Natural products have long been a cornerstone of drug discovery and development, offering an unparalleled diversity of chemical structures and biological activities. From traditional herbal remedies to modern pharmaceuticals, natural products have played a critical role in addressing human health challenges [1]. Iconic examples include paclitaxel (Taxol), a widely used chemotherapy agent derived from the Pacific yew tree, and digoxin, a cardiac glycoside sourced from the foxglove plant. These compounds underscore the immense therapeutic potential of natural products in treating diseases. Over the years, advancements in extraction techniques, synthetic chemistry, and biotechnological methods have expanded the scope of natural products research, allowing scientists to modify existing compounds and create derivatives with improved efficacy, safety, and pharmacokinetic profiles [2,3]. Structural modifications based on natural product scaffolds can lead to novel bioactive compounds, offering a rational approach to expanding chemical space and identifying new drug candidates.
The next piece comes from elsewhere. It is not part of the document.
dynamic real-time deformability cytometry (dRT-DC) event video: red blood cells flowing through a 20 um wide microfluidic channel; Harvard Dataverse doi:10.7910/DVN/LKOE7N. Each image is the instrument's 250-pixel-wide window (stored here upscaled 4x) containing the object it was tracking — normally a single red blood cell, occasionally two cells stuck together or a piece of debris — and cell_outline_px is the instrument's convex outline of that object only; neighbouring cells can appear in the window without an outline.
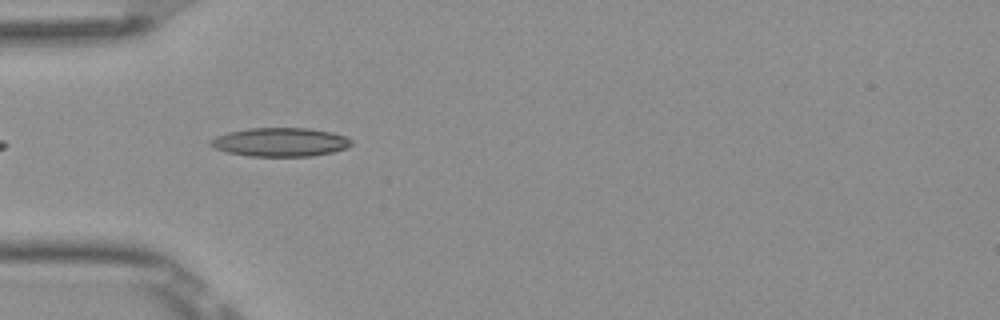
{"species": "Egyptian fruit bat (a non-hibernating species)", "species_latin": "Rousettus aegyptiacus", "temperature_condition": "room temperature", "stored_images_in_passage": 6, "camera_frame_rate_fps": 3000, "um_per_image_px": 0.085, "frame": {"image": 1, "passage_image": 3, "time_ms": 0.667, "image_size_px": [1000, 320], "cell_outline_px": [[352, 144], [348, 148], [332, 152], [312, 156], [248, 156], [228, 152], [216, 148], [208, 144], [208, 140], [216, 136], [228, 132], [248, 128], [312, 128], [332, 132], [344, 136], [352, 140]], "centroid_in_image_um": [23.83, 12.07], "position_along_channel_um": 61.2, "area_um2": 23.7}}
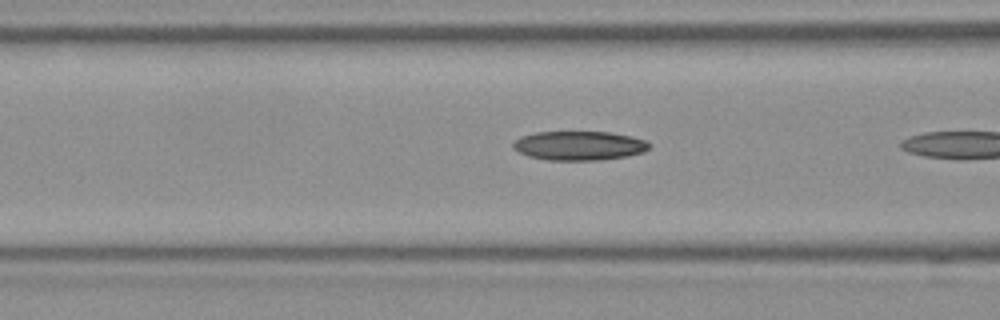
{"frame": {"image": 2, "passage_image": 5, "time_ms": 1.333, "image_size_px": [1000, 320], "cell_outline_px": [[652, 144], [644, 152], [628, 156], [600, 160], [548, 160], [528, 156], [512, 148], [512, 144], [520, 136], [536, 132], [608, 132], [632, 136], [644, 140]], "centroid_in_image_um": [49.23, 12.38], "position_along_channel_um": 117.4, "area_um2": 23.18}}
However, despite these technological advancements, the process of discovering and optimizing new drug candidates remains a formidable challenge.
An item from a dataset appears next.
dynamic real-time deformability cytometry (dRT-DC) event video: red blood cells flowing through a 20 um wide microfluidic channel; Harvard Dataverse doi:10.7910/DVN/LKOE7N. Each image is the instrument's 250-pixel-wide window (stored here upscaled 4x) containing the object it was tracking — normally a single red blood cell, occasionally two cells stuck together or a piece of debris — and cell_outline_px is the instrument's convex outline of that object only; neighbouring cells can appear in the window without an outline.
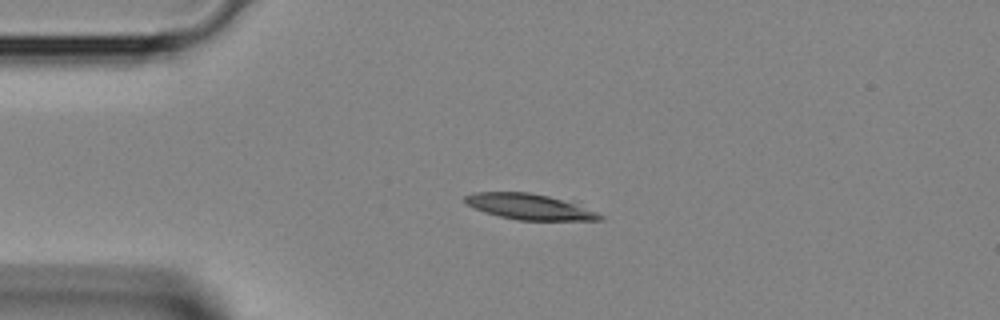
{"species": "Egyptian fruit bat (a non-hibernating species)", "species_latin": "Rousettus aegyptiacus", "temperature_condition": "room temperature", "stored_images_in_passage": 3, "camera_frame_rate_fps": 3000, "um_per_image_px": 0.085, "animal": {"sex": "female"}, "frame": {"image": 1, "passage_image": 1, "time_ms": 0.0, "image_size_px": [1000, 320], "cell_outline_px": [[604, 220], [520, 220], [500, 216], [484, 212], [468, 204], [464, 200], [464, 196], [472, 192], [528, 192], [548, 196], [596, 212], [604, 216]], "centroid_in_image_um": [44.94, 17.57], "position_along_channel_um": 40.1, "area_um2": 19.59}}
Databases of natural products and their derivatives, such as SuperNatural [4], NPAtlas [5], and COCONUT [6], have provided the research community with molecular structures for drug screening. They are constructed by aggregating data from various sources, including experimental studies, literature reviews, and cheminformatics pipelines. Despite their comprehensive construction and utility, these databases are inherently limited to already-cataloged molecules. They reflect the extent of current knowledge and do not address the need for generating novel chemical entities.

Recently, computer-aided drug design has become a crucial component of modern drug discovery efforts, particularly in the development of bioactive compounds [7,8]. Notably, de novo drug design, including molecular generation, has gained significant attention for its ability to accelerate the discovery and optimization of novel ligands with desirable therapeutic properties [9,10]. Various machine learning frameworks and models have exhibited promising and efficient performances in drug-like molecule generation [11]. For example, sequence-based recurrent neural networks (RNNs) utilize sequential learning to generate molecular structures in the form of SMILES representations by grasping the patterns from existing molecules [12,13,14,15,16]. Variational autoencoders (VAEs) encode molecules into a continuous latent space, facilitating the smooth interpolation and modification of chemical structures [17,18,19,20,21]. Generative adversarial networks (GANs) employ a generator–discriminator framework to produce novel molecular structures that resemble real compounds [22,23,24,25,26]. Large language models (LLMs) utilize natural language processing capabilities to design and generate molecular structures based on textual prompts [27,28,29]. While these generative approaches have proven to be powerful tools for creating novel molecular structures, they are not specifically designed to produce derivatives of natural products. Furthermore, they typically operate without an explicit consideration of the biochemical transformation rules and reaction mechanisms that underlie the natural derivation of compounds, limiting their applicability in generating bioactive derivatives with realistic modifications.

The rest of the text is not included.